Uluslararası Adalet Divanı (UAD), İsrail'in Birleşmiş Milletler Filistinli Mültecilere Yardım Ajansı'nın (UNRWA) faaliyetlerini yasaklayan yasasıyla ilgili önemli bir danışma görüşmesine ev sahipliği yapıyor. Hollanda'nın Lahey kentindeki Barış Sarayı'nda gerçekleşen ve halka açık olan bu duruşmalarda, Türkiye'nin de aralarında bulunduğu 39 ülke, Arap Ligi, İslam İşbirliği Teşkilatı, Afrika Birliği ve Birleşmiş Milletler sunum yapacak. Duruşmanın odak noktası, İsrail'in UNRWA'yı yasaklama kararının uluslararası hukuka uygun olup olmadığı olacak.
UNRWA Yasağı: Gazze İçin Hayati Tehlike mi?
İsrail yönetimi, Ekim 2024'te Hamas'la işbirliği yapmakla suçladığı UNRWA'nın topraklarında faaliyet göstermesini yasaklamıştı. Bu yasak Ocak 2025'te yürürlüğe girdi. Ancak UNRWA, 18 aydır süren savaş nedeniyle yerlerinden olan ve açlıkla mücadele eden yüz binlerce Filistinli için hayati bir öneme sahip. Ajansın yasaklanması, Gazze'deki insani krizi daha da derinleştirebilir.
UNRWA'nın faaliyetlerinin durdurulmasıyla, Filistinli mültecilere sağlanan temel hizmetler aksayacak. Bu durum, gıda, sağlık, eğitim ve barınma gibi alanlarda ciddi sorunlara yol açabilir.

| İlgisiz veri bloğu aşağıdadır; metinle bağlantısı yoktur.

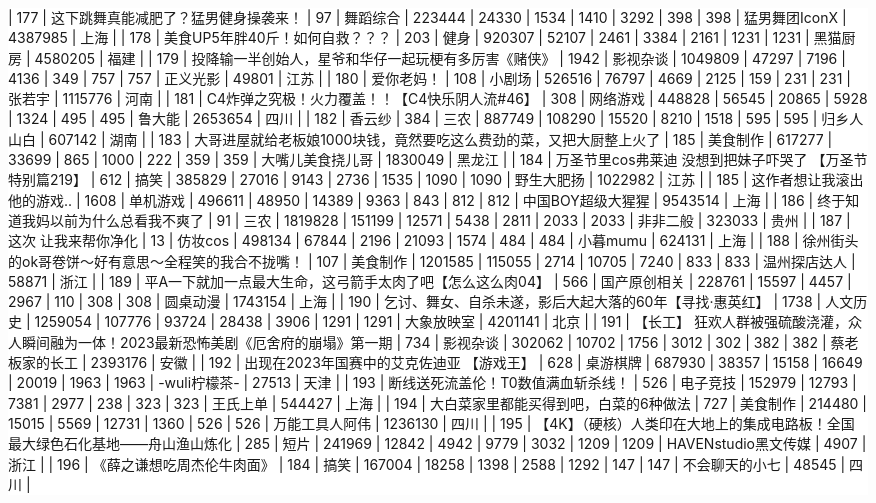 | 177 | 这下跳舞真能减肥了？猛男健身操袭来！                                                                                                                             |          97      | 舞蹈综合       |   223444 |  24330 |   1534 |   1410 |   3292 |      398 |      398 | 猛男舞团IconX         |  4387985 | 上海         |
| 178 | 美食UP5年胖40斤！如何自救？？？                                                                                                                                  |         203      | 健身           |   920307 |  52107 |   2461 |   3384 |   2161 |     1231 |     1231 | 黑猫厨房              |  4580205 | 福建         |
| 179 | 投降输一半创始人，星爷和华仔一起玩梗有多厉害《赌侠》                                                                                                             |        1942      | 影视杂谈       |  1049809 |  47297 |   7196 |   4136 |    349 |      757 |      757 | 正义光影              |    49801 | 江苏         |
| 180 | 爱你老妈！                                                                                                                                                       |         108      | 小剧场         |   526516 |  76797 |   4669 |   2125 |    159 |      231 |      231 | 张若宇                |  1115776 | 河南         |
| 181 | C4炸弹之究极！火力覆盖！！【C4快乐阴人流#46】                                                                                                                    |         308      | 网络游戏       |   448828 |  56545 |  20865 |   5928 |   1324 |      495 |      495 | 鲁大能                |  2653654 | 四川         |
| 182 | 香云纱                                                                                                                                                           |         384      | 三农           |   887749 | 108290 |  15520 |   8210 |   1518 |      595 |      595 | 归乡人山白            |   607142 | 湖南         |
| 183 | 大哥进屋就给老板娘1000块钱，竟然要吃这么费劲的菜，又把大厨整上火了                                                                                               |         185      | 美食制作       |   617277 |  33699 |    865 |   1000 |    222 |      359 |      359 | 大嘴儿美食挠儿哥      |  1830049 | 黑龙江       |
| 184 | 万圣节里cos弗莱迪 没想到把妹子吓哭了 【万圣节特别篇219】                                                                                                         |         612      | 搞笑           |   385829 |  27016 |   9143 |   2736 |   1535 |     1090 |     1090 | 野生大肥扬            |  1022982 | 江苏         |
| 185 | 这作者想让我滚出他的游戏..                                                                                                                                       |        1608      | 单机游戏       |   496611 |  48950 |  14389 |   9363 |    843 |      812 |      812 | 中国BOY超级大猩猩     |  9543514 | 上海         |
| 186 | 终于知道我妈以前为什么总看我不爽了                                                                                                                               |          91      | 三农           |  1819828 | 151199 |  12571 |   5438 |   2811 |     2033 |     2033 | 非非二般              |   323033 | 贵州         |
| 187 | 这次 让我来帮你净化                                                                                                                                              |          13      | 仿妆cos        |   498134 |  67844 |   2196 |  21093 |   1574 |      484 |      484 | 小暮mumu              |   624131 | 上海         |
| 188 | 徐州街头的ok哥卷饼～好有意思～全程笑的我合不拢嘴！                                                                                                               |         107      | 美食制作       |  1201585 | 115055 |   2714 |  10705 |   7240 |      833 |      833 | 温州探店达人          |    58871 | 浙江         |
| 189 | 平A一下就加一点最大生命，这弓箭手太肉了吧【怎么这么肉04】                                                                                                        |         566      | 国产原创相关   |   228761 |  15597 |   4457 |   2967 |    110 |      308 |      308 | 圆桌动漫              |  1743154 | 上海         |
| 190 | 乞讨、舞女、自杀未遂，影后大起大落的60年【寻找·惠英红】                                                                                                          |        1738      | 人文历史       |  1259054 | 107776 |  93724 |  28438 |   3906 |     1291 |     1291 | 大象放映室            |  4201141 | 北京         |
| 191 | 【长工】 狂欢人群被强硫酸浇灌，众人瞬间融为一体！2023最新恐怖美剧《厄舍府的崩塌》第一期                                                                          |         734      | 影视杂谈       |   302062 |  10702 |   1756 |   3012 |    302 |      382 |      382 | 蔡老板家的长工        |  2393176 | 安徽         |
| 192 | 出现在2023年国赛中的艾克佐迪亚 【游戏王】                                                                                                                        |         628      | 桌游棋牌       |   687930 |  38357 |  15158 |  16649 |  20019 |     1963 |     1963 | -wuli柠檬茶-          |    27513 | 天津         |
| 193 | 断线送死流盖伦！T0数值满血斩杀线！                                                                                                                               |         526      | 电子竞技       |   152979 |  12793 |   7381 |   2977 |    238 |      323 |      323 | 王氏上单              |   544427 | 上海         |
| 194 | 大白菜家里都能买得到吧，白菜的6种做法                                                                                                                            |         727      | 美食制作       |   214480 |  15015 |   5569 |  12731 |   1360 |      526 |      526 | 万能工具人阿伟        |  1236130 | 四川         |
| 195 | 【4K】（硬核）人类印在大地上的集成电路板！全国最大绿色石化基地——舟山渔山炼化                                                                                     |         285      | 短片           |   241969 |  12842 |   4942 |   9779 |   3032 |     1209 |     1209 | HAVENstudio黑文传媒   |     4907 | 浙江         |
| 196 | 《薛之谦想吃周杰伦牛肉面》                                                                                                                                       |         184      | 搞笑           |   167004 |  18258 |   1398 |   2588 |   1292 |      147 |      147 | 不会聊天的小七        |    48545 | 四川         |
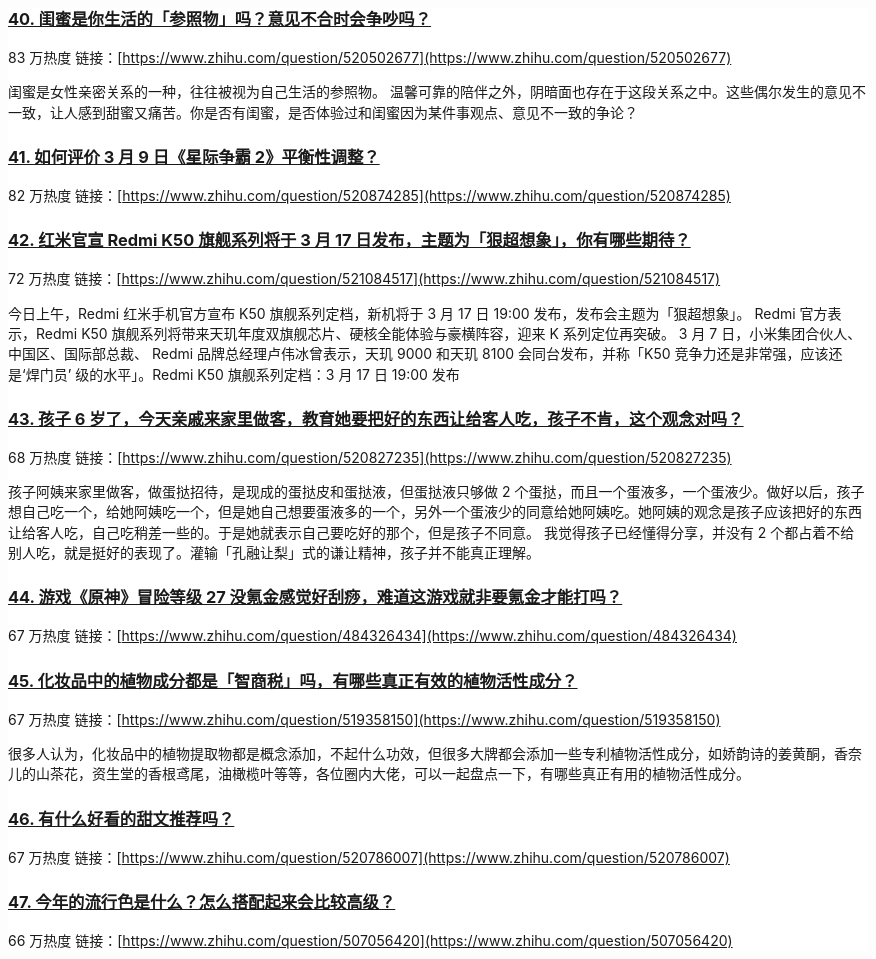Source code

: ### [40. 闺蜜是你生活的「参照物」吗？意见不合时会争吵吗？](https://www.zhihu.com/question/520502677)
83 万热度 链接：[https://www.zhihu.com/question/520502677](https://www.zhihu.com/question/520502677)

闺蜜是女性亲密关系的一种，往往被视为自己生活的参照物。 温馨可靠的陪伴之外，阴暗面也存在于这段关系之中。这些偶尔发生的意见不一致，让人感到甜蜜又痛苦。你是否有闺蜜，是否体验过和闺蜜因为某件事观点、意见不一致的争论？

### [41. 如何评价 3 月 9 日《星际争霸 2》平衡性调整？](https://www.zhihu.com/question/520874285)
82 万热度 链接：[https://www.zhihu.com/question/520874285](https://www.zhihu.com/question/520874285)



### [42. 红米官宣 Redmi K50 旗舰系列将于 3 月 17 日发布，主题为「狠超想象」，你有哪些期待？](https://www.zhihu.com/question/521084517)
72 万热度 链接：[https://www.zhihu.com/question/521084517](https://www.zhihu.com/question/521084517)

今日上午，Redmi 红米手机官方宣布 K50 旗舰系列定档，新机将于 3 月 17 日 19:00 发布，发布会主题为「狠超想象」。 Redmi 官方表示，Redmi K50 旗舰系列将带来天玑年度双旗舰芯片、硬核全能体验与豪横阵容，迎来 K 系列定位再突破。 3 月 7 日，小米集团合伙人、中国区、国际部总裁、 Redmi 品牌总经理卢伟冰曾表示，天玑 9000 和天玑 8100 会同台发布，并称「K50 竞争力还是非常强，应该还是‘焊门员’ 级的水平」。Redmi K50 旗舰系列定档：3 月 17 日 19:00 发布

### [43. 孩子 6 岁了，今天亲戚来家里做客，教育她要把好的东西让给客人吃，孩子不肯，这个观念对吗？](https://www.zhihu.com/question/520827235)
68 万热度 链接：[https://www.zhihu.com/question/520827235](https://www.zhihu.com/question/520827235)

孩子阿姨来家里做客，做蛋挞招待，是现成的蛋挞皮和蛋挞液，但蛋挞液只够做 2 个蛋挞，而且一个蛋液多，一个蛋液少。做好以后，孩子想自己吃一个，给她阿姨吃一个，但是她自己想要蛋液多的一个，另外一个蛋液少的同意给她阿姨吃。她阿姨的观念是孩子应该把好的东西让给客人吃，自己吃稍差一些的。于是她就表示自己要吃好的那个，但是孩子不同意。 我觉得孩子已经懂得分享，并没有 2 个都占着不给别人吃，就是挺好的表现了。灌输「孔融让梨」式的谦让精神，孩子并不能真正理解。

### [44. 游戏《原神》冒险等级 27 没氪金感觉好刮痧，难道这游戏就非要氪金才能打吗？](https://www.zhihu.com/question/484326434)
67 万热度 链接：[https://www.zhihu.com/question/484326434](https://www.zhihu.com/question/484326434)



### [45. 化妆品中的植物成分都是「智商税」吗，有哪些真正有效的植物活性成分？](https://www.zhihu.com/question/519358150)
67 万热度 链接：[https://www.zhihu.com/question/519358150](https://www.zhihu.com/question/519358150)

很多人认为，化妆品中的植物提取物都是概念添加，不起什么功效，但很多大牌都会添加一些专利植物活性成分，如娇韵诗的姜黄酮，香奈儿的山茶花，资生堂的香根鸢尾，油橄榄叶等等，各位圈内大佬，可以一起盘点一下，有哪些真正有用的植物活性成分。

### [46. 有什么好看的甜文推荐吗？](https://www.zhihu.com/question/520786007)
67 万热度 链接：[https://www.zhihu.com/question/520786007](https://www.zhihu.com/question/520786007)



### [47. 今年的流行色是什么？怎么搭配起来会比较高级？](https://www.zhihu.com/question/507056420)
66 万热度 链接：[https://www.zhihu.com/question/507056420](https://www.zhihu.com/question/507056420)


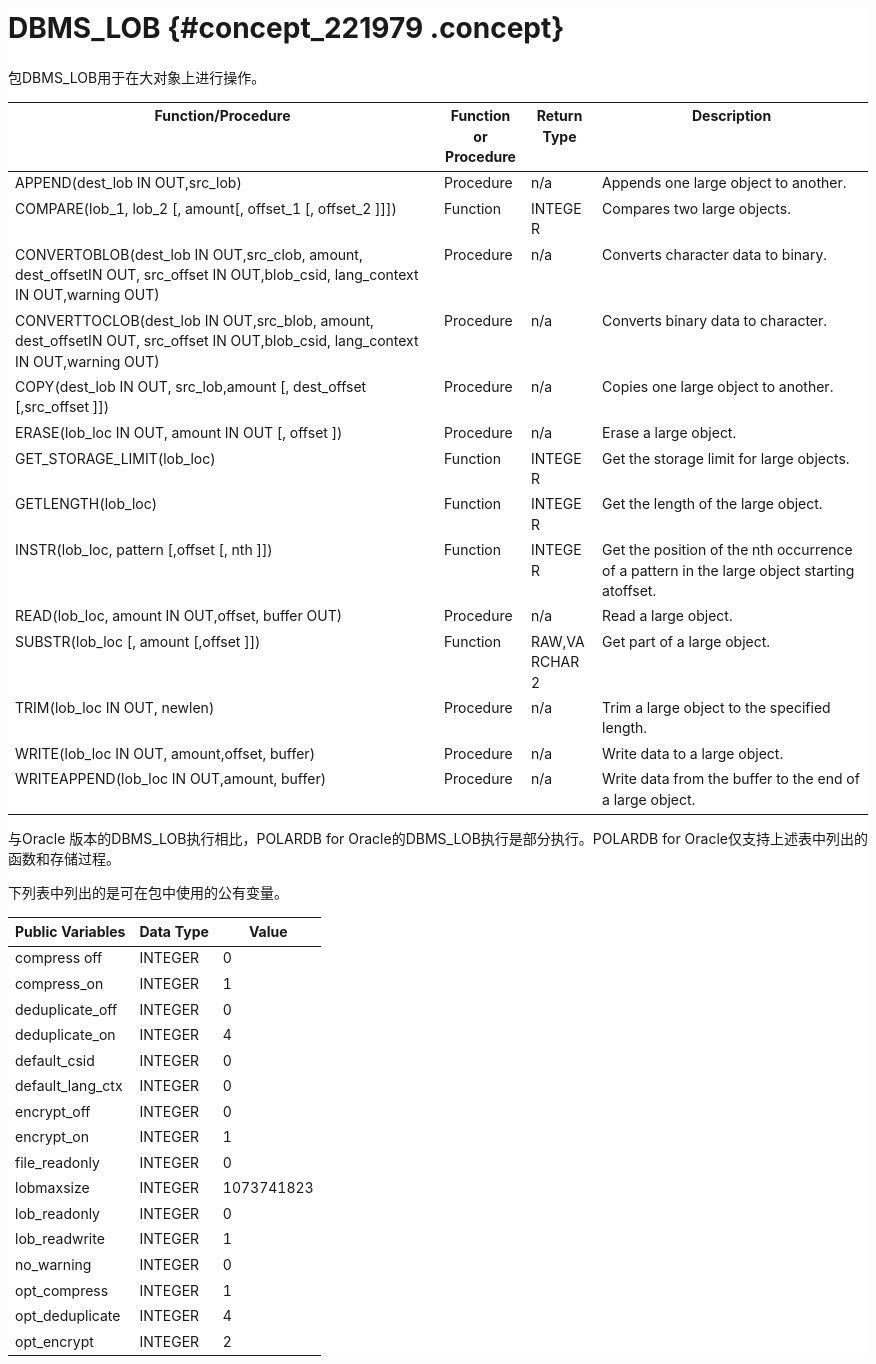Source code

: # DBMS\_LOB {#concept_221979 .concept}

包DBMS\_LOB用于在大对象上进行操作。

|Function/Procedure|Function or Procedure|Return Type|Description|
|------------------|---------------------|-----------|-----------|
|APPEND\(dest\_lob IN OUT,src\_lob\)|Procedure|n/a|Appends one large object to another.|
|COMPARE\(lob\_1, lob\_2 \[, amount\[, offset\_1 \[, offset\_2 \]\]\]\)|Function|INTEGER|Compares two large objects.|
|CONVERTOBLOB\(dest\_lob IN OUT,src\_clob, amount, dest\_offsetIN OUT, src\_offset IN OUT,blob\_csid, lang\_context IN OUT,warning OUT\)|Procedure|n/a|Converts character data to binary.|
|CONVERTTOCLOB\(dest\_lob IN OUT,src\_blob, amount, dest\_offsetIN OUT, src\_offset IN OUT,blob\_csid, lang\_context IN OUT,warning OUT\)|Procedure|n/a|Converts binary data to character.|
|COPY\(dest\_lob IN OUT, src\_lob,amount \[, dest\_offset \[,src\_offset \]\]\)|Procedure|n/a|Copies one large object to another.|
|ERASE\(lob\_loc IN OUT, amount IN OUT \[, offset \]\)|Procedure|n/a|Erase a large object.|
|GET\_STORAGE\_LIMIT\(lob\_loc\)|Function|INTEGER|Get the storage limit for large objects.|
|GETLENGTH\(lob\_loc\)|Function|INTEGER|Get the length of the large object.|
|INSTR\(lob\_loc, pattern \[,offset \[, nth \]\]\)|Function|INTEGER|Get the position of the nth occurrence of a pattern in the large object starting atoffset.|
|READ\(lob\_loc, amount IN OUT,offset, buffer OUT\)|Procedure|n/a|Read a large object.|
|SUBSTR\(lob\_loc \[, amount \[,offset \]\]\)|Function|RAW,VARCHAR2|Get part of a large object.|
|TRIM\(lob\_loc IN OUT, newlen\)|Procedure|n/a|Trim a large object to the specified length.|
|WRITE\(lob\_loc IN OUT, amount,offset, buffer\)|Procedure|n/a|Write data to a large object.|
|WRITEAPPEND\(lob\_loc IN OUT,amount, buffer\)|Procedure|n/a|Write data from the buffer to the end of a large object.|

与Oracle 版本的DBMS\_LOB执行相比，POLARDB for Oracle的DBMS\_LOB执行是部分执行。POLARDB for Oracle仅支持上述表中列出的函数和存储过程。

下列表中列出的是可在包中使用的公有变量。

|Public Variables|Data Type|Value|
|----------------|---------|-----|
|compress off|INTEGER|0|
|compress\_on|INTEGER|1|
|deduplicate\_off|INTEGER|0|
|deduplicate\_on|INTEGER|4|
|default\_csid|INTEGER|0|
|default\_lang\_ctx|INTEGER|0|
|encrypt\_off|INTEGER|0|
|encrypt\_on|INTEGER|1|
|file\_readonly|INTEGER|0|
|lobmaxsize|INTEGER|1073741823|
|lob\_readonly|INTEGER|0|
|lob\_readwrite|INTEGER|1|
|no\_warning|INTEGER|0|
|opt\_compress|INTEGER|1|
|opt\_deduplicate|INTEGER|4|
|opt\_encrypt|INTEGER|2|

Özellikle çocukların ve kadınların bu durumdan olumsuz etkilenmesi bekleniyor.
Türkiye'nin Rolü ve Beklentiler
Türkiye, Uluslararası Adalet Divanı'ndaki duruşmalarda Gazze'deki insani durumu ve UNRWA'nın önemini vurgulayacak. Türkiye'nin sunumu, İsrail'in UNRWA'yı yasaklama kararının uluslararası hukuka aykırılığını ortaya koymayı amaçlayacak. Duruşma sonrasında oluşacak danışma görüşü, İsrail'in Filistinlilere yönelik insani yardım ablukasının kalkması açısından kritik bir rol oynayabilir.
Türkiye'nin bu süreçteki aktif rolü, bölgedeki barış ve istikrarın sağlanmasına katkıda bulunma çabasının bir göstergesi olarak değerlendiriliyor. Türkiye, uluslararası platformlarda Filistin halkının haklarını savunmaya ve insani yardım çalışmalarına destek vermeye devam edecek.
Uluslararası Adalet Divanı'ndaki bu duruşma, Gazze'deki insani krizin çözümü için önemli bir fırsat sunuyor. Türkiye'nin ve diğer ülkelerin yapacağı sunumlar, İsrail'in kararının uluslararası hukuka uygunluğunun sorgulanmasına ve Gazze'ye yönelik insani yardım ablukasının kaldırılmasına katkı sağlayabilir. Bu süreçte uluslararası toplumun dayanışması ve ortak çabası, Gazze halkının umutlarını yeşertebilir.